Prompt: First, look at the menu and see what foods you recognize. Then, listen to the message from your friend about what they like to eat and are willing to try. Finally, make a decision with your partner about what you will get given the 40 RMB you have at your disposal. Some sentence starters:

  • Maybe we should try…
  • Do you think she would like…?
  • That sounds / doesn’t sound…

Audio script (IMPORTANT: for accurate mediation, this should be in the L1):

hey thank you so much for taking time to get me some grub! Much appreciated. Anyways, I’ve really been digging the beef fried rice. Noodles are good too, but preferably without beef. Sorry! I’m picky. I’d be up for some new stuff too, but nothing too exotic. All I’m asking is that you know what you’re getting. Okay, gotta run, bye!

Now, perhaps you love all five of these tasks so much that you just want them all together instead of clicking five different links. If that’s the case, then add all five using the link below

Modifying These Tasks For Your Class

While the examples above are described for English (examples 1-4) and Chinese (example 5) classes, instructors can modify them for any language course. Record your own audio in German as the interrupting ‘friend,’ compose a script in French for your students to act out together, or upload an authentic menu in Spanish of your favorite Peruvian restaurant. Now matter how you apply your creative streak to these tasks, adapting them to your TL is a cinch.
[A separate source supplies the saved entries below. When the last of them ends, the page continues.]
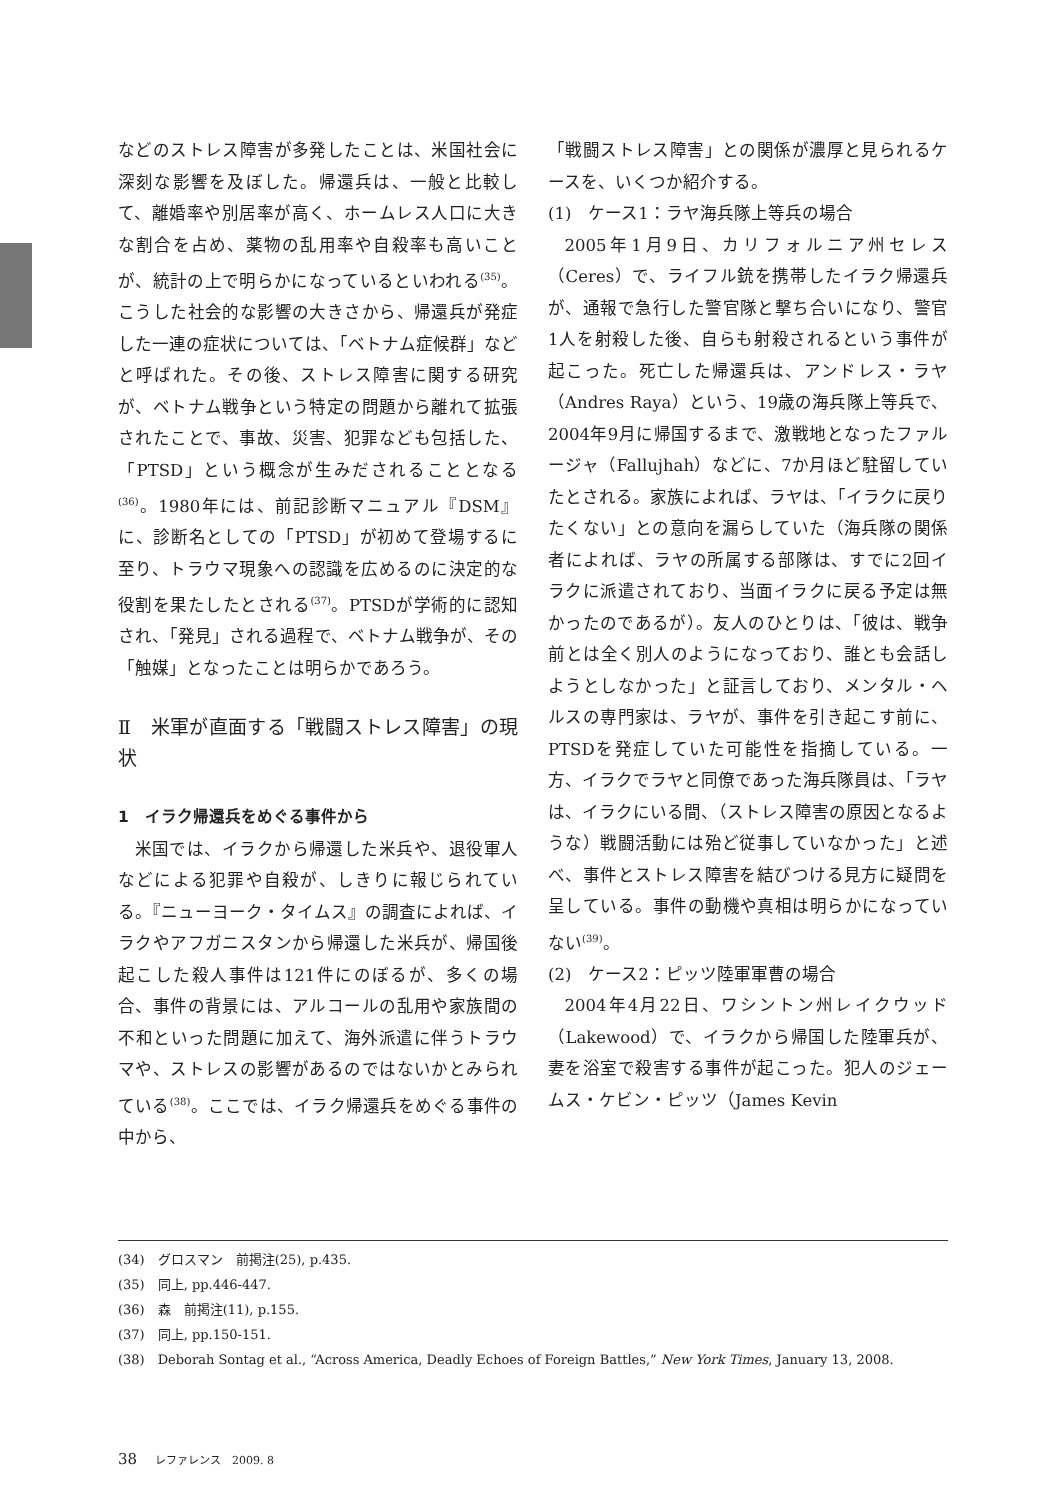などのストレス障害が多発したことは、米国社会に深刻な影響を及ぼした。帰還兵は、一般と比較して、離婚率や別居率が高く、ホームレス人口に大きな割合を占め、薬物の乱用率や自殺率も高いことが、統計の上で明らかになっているといわれる<sup>(35)</sup>。こうした社会的な影響の大きさから、帰還兵が発症した一連の症状については、「ベトナム症候群」などと呼ばれた。その後、ストレス障害に関する研究が、ベトナム戦争という特定の問題から離れて拡張されたことで、事故、災害、犯罪なども包括した、「PTSD」という概念が生みだされることとなる<sup>(36)</sup>。1980年には、前記診断マニュアル『DSM』に、診断名としての「PTSD」が初めて登場するに至り、トラウマ現象への認識を広めるのに決定的な役割を果たしたとされる<sup>(37)</sup>。PTSDが学術的に認知され、「発見」される過程で、ベトナム戦争が、その「触媒」となったことは明らかであろう。
Ⅱ　米軍が直面する「戦闘ストレス障害」の現状
1　イラク帰還兵をめぐる事件から
米国では、イラクから帰還した米兵や、退役軍人などによる犯罪や自殺が、しきりに報じられている。『ニューヨーク・タイムス』の調査によれば、イラクやアフガニスタンから帰還した米兵が、帰国後起こした殺人事件は121件にのぼるが、多くの場合、事件の背景には、アルコールの乱用や家族間の不和といった問題に加えて、海外派遣に伴うトラウマや、ストレスの影響があるのではないかとみられている<sup>(38)</sup>。ここでは、イラク帰還兵をめぐる事件の中から、
「戦闘ストレス障害」との関係が濃厚と見られるケースを、いくつか紹介する。
(1)　ケース1：ラヤ海兵隊上等兵の場合
2005年1月9日、カリフォルニア州セレス（Ceres）で、ライフル銃を携帯したイラク帰還兵が、通報で急行した警官隊と撃ち合いになり、警官1人を射殺した後、自らも射殺されるという事件が起こった。死亡した帰還兵は、アンドレス・ラヤ（Andres Raya）という、19歳の海兵隊上等兵で、2004年9月に帰国するまで、激戦地となったファルージャ（Fallujhah）などに、7か月ほど駐留していたとされる。家族によれば、ラヤは、「イラクに戻りたくない」との意向を漏らしていた（海兵隊の関係者によれば、ラヤの所属する部隊は、すでに2回イラクに派遣されており、当面イラクに戻る予定は無かったのであるが）。友人のひとりは、「彼は、戦争前とは全く別人のようになっており、誰とも会話しようとしなかった」と証言しており、メンタル・ヘルスの専門家は、ラヤが、事件を引き起こす前に、PTSDを発症していた可能性を指摘している。一方、イラクでラヤと同僚であった海兵隊員は、「ラヤは、イラクにいる間、（ストレス障害の原因となるような）戦闘活動には殆ど従事していなかった」と述べ、事件とストレス障害を結びつける見方に疑問を呈している。事件の動機や真相は明らかになっていない<sup>(39)</sup>。
(2)　ケース2：ピッツ陸軍軍曹の場合
2004年4月22日、ワシントン州レイクウッド（Lakewood）で、イラクから帰国した陸軍兵が、妻を浴室で殺害する事件が起こった。犯人のジェームス・ケビン・ピッツ（James Kevin
(34)　グロスマン　前掲注(25), p.435.
(35)　同上, pp.446-447.
(36)　森　前掲注(11), p.155.
(37)　同上, pp.150-151.
(38)　Deborah Sontag et al., “Across America, Deadly Echoes of Foreign Battles,” New York Times, January 13, 2008.
38 レファレンス　2009. 8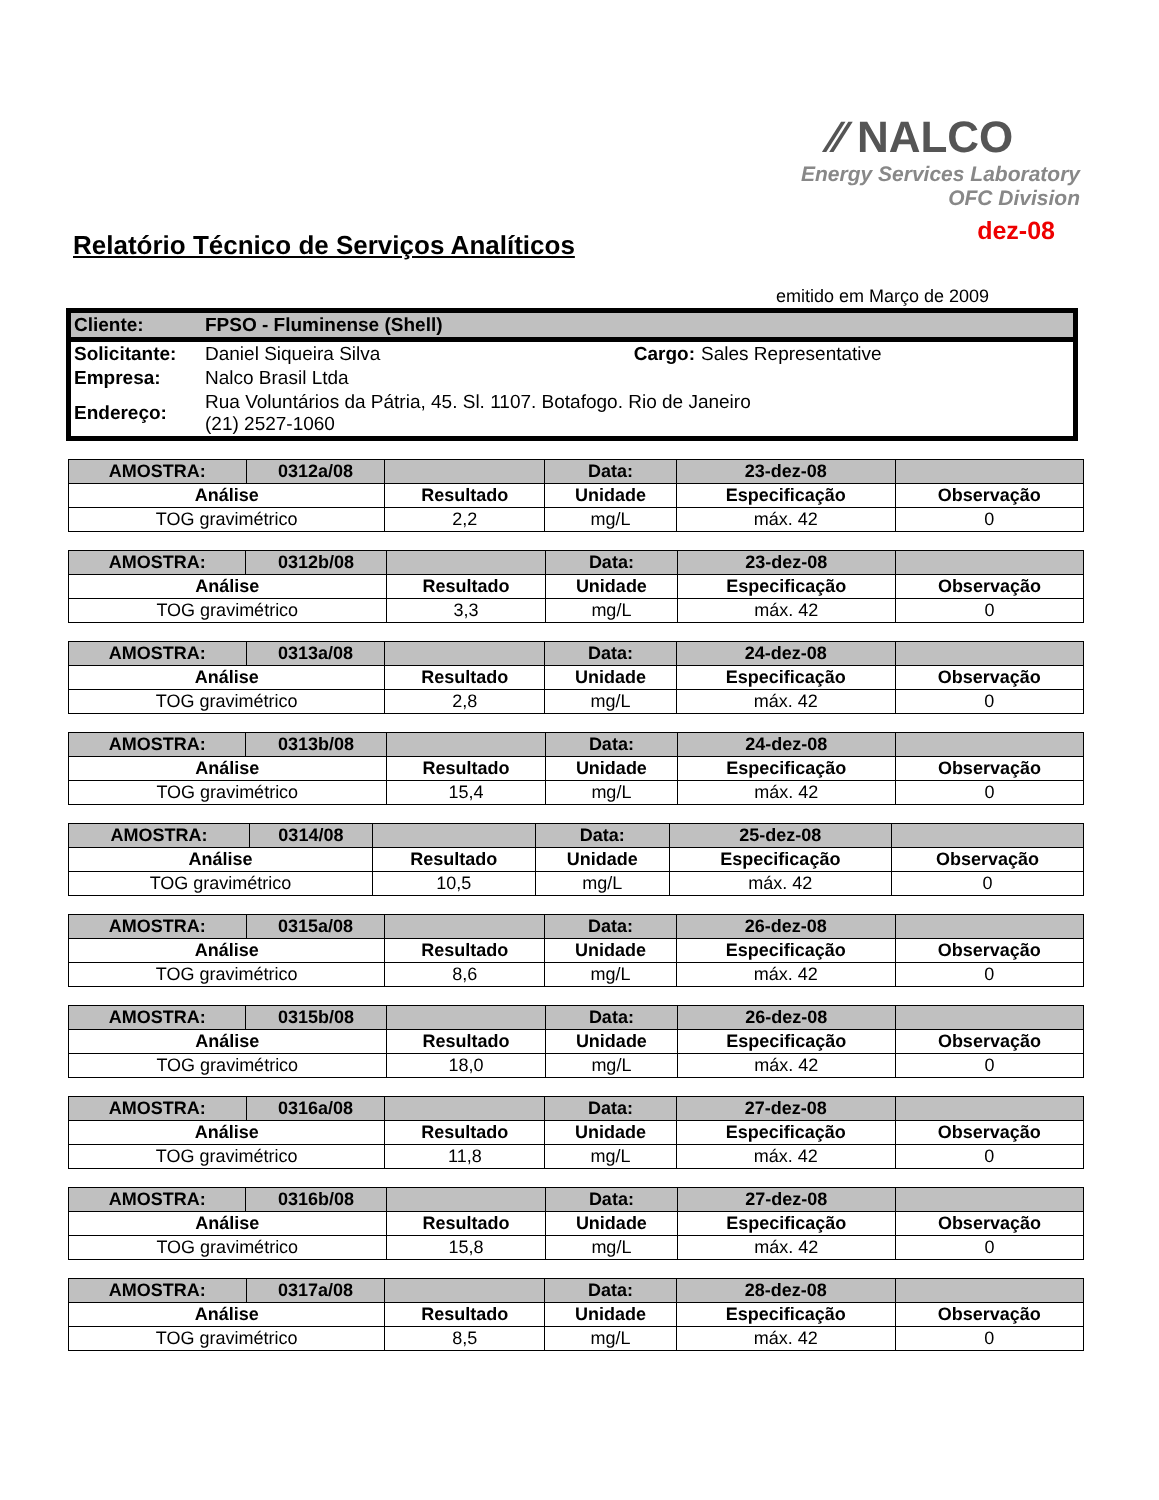⁄⁄ NALCO
Energy Services Laboratory
OFC Division
dez-08
Relatório Técnico de Serviços Analíticos
emitido em Março de 2009
| Cliente: | FPSO - Fluminense (Shell) | | |
| Solicitante: | Daniel Siqueira Silva | Cargo: | Sales Representative |
| Empresa: | Nalco Brasil Ltda | | |
| Endereço: | Rua Voluntários da Pátria, 45. Sl. 1107. Botafogo. Rio de Janeiro (21) 2527-1060 | | |
| AMOSTRA: | 0312a/08 | | Data: | 23-dez-08 | |
| Análise | | Resultado | Unidade | Especificação | Observação |
| TOG gravimétrico | | 2,2 | mg/L | máx. 42 | 0 |
| AMOSTRA: | 0312b/08 | | Data: | 23-dez-08 | |
| Análise | | Resultado | Unidade | Especificação | Observação |
| TOG gravimétrico | | 3,3 | mg/L | máx. 42 | 0 |
| AMOSTRA: | 0313a/08 | | Data: | 24-dez-08 | |
| Análise | | Resultado | Unidade | Especificação | Observação |
| TOG gravimétrico | | 2,8 | mg/L | máx. 42 | 0 |
| AMOSTRA: | 0313b/08 | | Data: | 24-dez-08 | |
| Análise | | Resultado | Unidade | Especificação | Observação |
| TOG gravimétrico | | 15,4 | mg/L | máx. 42 | 0 |
| AMOSTRA: | 0314/08 | | Data: | 25-dez-08 | |
| Análise | | Resultado | Unidade | Especificação | Observação |
| TOG gravimétrico | | 10,5 | mg/L | máx. 42 | 0 |
| AMOSTRA: | 0315a/08 | | Data: | 26-dez-08 | |
| Análise | | Resultado | Unidade | Especificação | Observação |
| TOG gravimétrico | | 8,6 | mg/L | máx. 42 | 0 |
| AMOSTRA: | 0315b/08 | | Data: | 26-dez-08 | |
| Análise | | Resultado | Unidade | Especificação | Observação |
| TOG gravimétrico | | 18,0 | mg/L | máx. 42 | 0 |
| AMOSTRA: | 0316a/08 | | Data: | 27-dez-08 | |
| Análise | | Resultado | Unidade | Especificação | Observação |
| TOG gravimétrico | | 11,8 | mg/L | máx. 42 | 0 |
| AMOSTRA: | 0316b/08 | | Data: | 27-dez-08 | |
| Análise | | Resultado | Unidade | Especificação | Observação |
| TOG gravimétrico | | 15,8 | mg/L | máx. 42 | 0 |
| AMOSTRA: | 0317a/08 | | Data: | 28-dez-08 | |
| Análise | | Resultado | Unidade | Especificação | Observação |
| TOG gravimétrico | | 8,5 | mg/L | máx. 42 | 0 |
Part 2: Using Sync Recordings

Earlier, I mentioned that outside of clearly displayed task prompts and rubric-based grading, Sync’s standout feature is that conversations record automatically. This functionality allows for two different benefits for students: reflecting on performance and repurposing recordings for other uses inside or outside of class.

Reflecting

Encouraging students to step back and reflect on their work can open their eyes to both areas of progress and deficiency. For a task on Extempore Sync, ask your students to reflect on their work and record their thoughts:

  • Regardless of how well you think you did, did you complete the task?
  • Do you think you were comprehensible? How do you know?
  • After reviewing your video, what do you notice about your performance? Where did you do well? What areas can use improvement?
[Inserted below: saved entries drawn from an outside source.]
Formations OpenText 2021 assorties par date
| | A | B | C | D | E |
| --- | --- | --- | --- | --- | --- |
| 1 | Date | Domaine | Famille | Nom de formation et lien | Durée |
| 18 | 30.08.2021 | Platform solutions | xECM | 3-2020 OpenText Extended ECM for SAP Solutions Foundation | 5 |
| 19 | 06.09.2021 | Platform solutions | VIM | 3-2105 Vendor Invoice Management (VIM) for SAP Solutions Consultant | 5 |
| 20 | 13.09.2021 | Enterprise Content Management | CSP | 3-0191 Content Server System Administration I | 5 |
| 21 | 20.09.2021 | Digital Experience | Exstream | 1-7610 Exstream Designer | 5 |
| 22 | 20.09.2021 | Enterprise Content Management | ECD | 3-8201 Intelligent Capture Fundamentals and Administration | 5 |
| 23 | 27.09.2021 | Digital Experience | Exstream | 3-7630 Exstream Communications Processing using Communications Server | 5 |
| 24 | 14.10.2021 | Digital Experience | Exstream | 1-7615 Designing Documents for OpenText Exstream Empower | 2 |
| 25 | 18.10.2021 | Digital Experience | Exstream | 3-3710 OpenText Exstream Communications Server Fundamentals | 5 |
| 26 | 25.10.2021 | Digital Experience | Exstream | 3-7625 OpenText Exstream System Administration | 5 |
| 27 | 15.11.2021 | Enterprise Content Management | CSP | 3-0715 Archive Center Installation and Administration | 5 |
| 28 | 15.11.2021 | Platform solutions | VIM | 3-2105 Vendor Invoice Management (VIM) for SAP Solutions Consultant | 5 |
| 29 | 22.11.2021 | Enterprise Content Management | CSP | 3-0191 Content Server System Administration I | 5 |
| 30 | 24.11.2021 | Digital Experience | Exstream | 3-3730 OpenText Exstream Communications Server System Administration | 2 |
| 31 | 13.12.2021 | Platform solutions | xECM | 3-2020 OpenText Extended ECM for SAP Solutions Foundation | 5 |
Reflections like this pair well with students grading their own work against a class-created rubric. It’s a form of self-assessment.

Repurposing Recordings

Once a conversation finishes, its recording does not face an inevitable demise of transferral to the ‘recordings’ folder, only to be used for teacher grading. Quite the contrary! Recordings are available in students’ ‘completed’ folders on Extempore, available just minutes after completing their conversations. Consider reusing student recordings / conversations for supplemental language practice, or even feature them as resources for your class (with permission from participants first, of course). Here are some other ideas for reusing recordings

  • To ensure that students actually went back and reviewed their responses, have them write a script of the conversation that occurred between themselves and their partner(s). This is great dictation practice, and students could translate these scripts to their L1 for extra practice.
  • Encourage students to act upon the content / findings of their conversation. For example..
    • Using what your partner said about classes at Extempore university, write to a friend and give them advice about choosing classes.
    • Based on how your partner described the food at the main cafeteria, make a short social media post about the best options for prospective students.
    • You’re not satisfied by how your conversation about popular sports in Belgium ended. Write a short text message to your partner about sports you did not talk about, including questions you still have.

Wrapping Up

It goes without saying that Sync is packed with features and applications beneficial to any language class. The above is merely a start on creative ways to integrate it into your language classroom. Whether you are adopting one of the five Sync tasks to your TL or encouraging students to review conversations, Sync adds a valuable tool to your pedagogical repertoire.